As Capra shows in the dreamland sequence, it is not that Potter is unaware of or indifferent to matters of sexuality and biology but that he is interested in them only in terms of their potential for being translated into capital. ... [I]n the dreamland sequence, Capra shows that Potter's capitalism can handle [the biological and sexual] realms too, as long as they can be converted into abstract, capitalistic forms of accumulation. Pottersville, the town that Bedford Falls has been turned into in the dreamland episode, is Capra's 1940s version of today's Vegas, Forty-Second Street, and L.A. Strip, with their massage parlors, trashy bars, and expensive cheap thrills. Sex is merchandized in girlie shows, romance in dime-a-dance parlors; exoticism, ethnicity, and the lure of the strange or distant are marketed in sleazy "theme" nightclubs and bars; and even the excitement of raw human aggression is organized and made profitable through sports like boxing matches.

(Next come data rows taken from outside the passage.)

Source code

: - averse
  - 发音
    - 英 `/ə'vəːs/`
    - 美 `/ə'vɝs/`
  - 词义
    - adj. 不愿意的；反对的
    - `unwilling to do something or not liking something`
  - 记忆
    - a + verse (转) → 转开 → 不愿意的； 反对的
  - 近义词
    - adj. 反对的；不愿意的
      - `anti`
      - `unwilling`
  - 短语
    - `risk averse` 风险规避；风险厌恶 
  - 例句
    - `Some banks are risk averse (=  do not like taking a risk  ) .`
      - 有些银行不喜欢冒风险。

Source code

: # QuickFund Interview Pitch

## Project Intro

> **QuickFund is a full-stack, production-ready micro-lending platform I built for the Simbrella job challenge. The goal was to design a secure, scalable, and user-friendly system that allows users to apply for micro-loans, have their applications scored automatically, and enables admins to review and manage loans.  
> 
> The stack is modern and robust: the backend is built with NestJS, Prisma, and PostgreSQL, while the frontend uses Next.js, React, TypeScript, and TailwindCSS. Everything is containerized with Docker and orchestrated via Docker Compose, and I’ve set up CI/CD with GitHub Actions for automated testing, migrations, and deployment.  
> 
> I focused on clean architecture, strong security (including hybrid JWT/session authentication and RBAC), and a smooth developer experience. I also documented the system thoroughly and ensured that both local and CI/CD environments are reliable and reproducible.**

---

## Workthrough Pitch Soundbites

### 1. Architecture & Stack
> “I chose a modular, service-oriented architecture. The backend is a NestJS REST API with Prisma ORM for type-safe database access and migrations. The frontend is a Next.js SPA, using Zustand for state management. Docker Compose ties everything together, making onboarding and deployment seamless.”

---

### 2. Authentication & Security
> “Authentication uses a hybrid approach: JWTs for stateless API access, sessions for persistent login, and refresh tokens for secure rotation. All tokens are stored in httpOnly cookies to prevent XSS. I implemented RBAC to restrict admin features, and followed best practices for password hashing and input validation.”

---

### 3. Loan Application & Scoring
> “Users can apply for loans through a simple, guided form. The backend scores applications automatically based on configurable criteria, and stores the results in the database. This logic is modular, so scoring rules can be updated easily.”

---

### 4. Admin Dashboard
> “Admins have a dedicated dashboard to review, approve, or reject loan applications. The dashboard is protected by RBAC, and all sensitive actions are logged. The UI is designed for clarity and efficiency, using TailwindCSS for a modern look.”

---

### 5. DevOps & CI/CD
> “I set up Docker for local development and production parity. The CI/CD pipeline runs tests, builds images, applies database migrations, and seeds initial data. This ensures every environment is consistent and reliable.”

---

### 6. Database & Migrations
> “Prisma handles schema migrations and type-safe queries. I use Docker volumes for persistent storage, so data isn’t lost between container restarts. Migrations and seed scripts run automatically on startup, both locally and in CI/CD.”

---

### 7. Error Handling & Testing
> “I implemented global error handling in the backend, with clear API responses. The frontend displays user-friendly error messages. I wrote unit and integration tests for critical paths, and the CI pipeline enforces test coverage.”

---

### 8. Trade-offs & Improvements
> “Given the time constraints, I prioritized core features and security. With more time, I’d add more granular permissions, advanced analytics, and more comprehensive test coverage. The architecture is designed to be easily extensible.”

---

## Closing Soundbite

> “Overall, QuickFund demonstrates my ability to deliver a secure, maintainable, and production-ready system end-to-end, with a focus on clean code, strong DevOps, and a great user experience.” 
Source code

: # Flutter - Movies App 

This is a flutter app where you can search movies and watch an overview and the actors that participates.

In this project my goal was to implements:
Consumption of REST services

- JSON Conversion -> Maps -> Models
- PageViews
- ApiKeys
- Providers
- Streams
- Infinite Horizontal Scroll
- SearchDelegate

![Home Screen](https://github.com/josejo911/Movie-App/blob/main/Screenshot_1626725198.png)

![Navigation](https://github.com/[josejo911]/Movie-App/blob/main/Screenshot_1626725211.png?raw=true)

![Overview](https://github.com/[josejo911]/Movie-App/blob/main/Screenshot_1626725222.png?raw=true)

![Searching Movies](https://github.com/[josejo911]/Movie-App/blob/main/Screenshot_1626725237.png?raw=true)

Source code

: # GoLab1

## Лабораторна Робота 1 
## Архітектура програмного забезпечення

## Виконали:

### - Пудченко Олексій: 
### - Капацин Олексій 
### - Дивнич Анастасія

Pottersville includes in a perverted form all of the adventure, romance, and excitement that George dreams of living in the whole preceding film (and in which he is utterly unable to participate in the daylight world of Bedford Falls), but it has all been harnessed to the capitalist project and cashed in on. Potter is interested in sex and violence and adventure, but only insofar as they are convertible into marketable commodities. ... Anything that can be converted, at whatever cost to the instincts of the common good, is converted; anything that resists capitalistic denaturing and commodification--as to tender, loving, personal intimacies--is renounced and repudiated. [...]

... Violet is a profligate sexual spender, and Potter is a miserly sexual hoarder, but they perform frictionlessly together in the same capitalistic system, and in fact each needs the other to complete the cycle.

Potter and Violet, his mirror image, do not define the only possibilities within capitalism in the film. Sam Wainwright is a local playboy who combines Potter's financial success with Violet's eroticism and, in doing so, dramatizes the argument I have just made about their potential complementarity. Both Violet and Potter tempt George at specific moments, but each is incomplete in some way. In suggesting that there can be a reconciliation between the fulfillment of instinctual desires and the long-term financial and social accumulations of capitalism, Sam is for George far and away the most imaginatively disturbing of all of the characters in the film. He is a millionaire world-traveler and industrialist who lives the dreams of travel, glamour, romance, and wealth about which George only reads and dreams. He has made a fortune in plastics, manufacturing airplane windshields during the war, and yet he also has a blond on his arm throughout the film (a different one each time we see him). His manufacturing [of] windshields demonstrates his trick of turning other people's adversity into his own personal form of virtue. While George supervises scrap-rubber drives and plays airraid warden in Bedford Falls, Sam makes a killing on the murder and bloodshed of the war.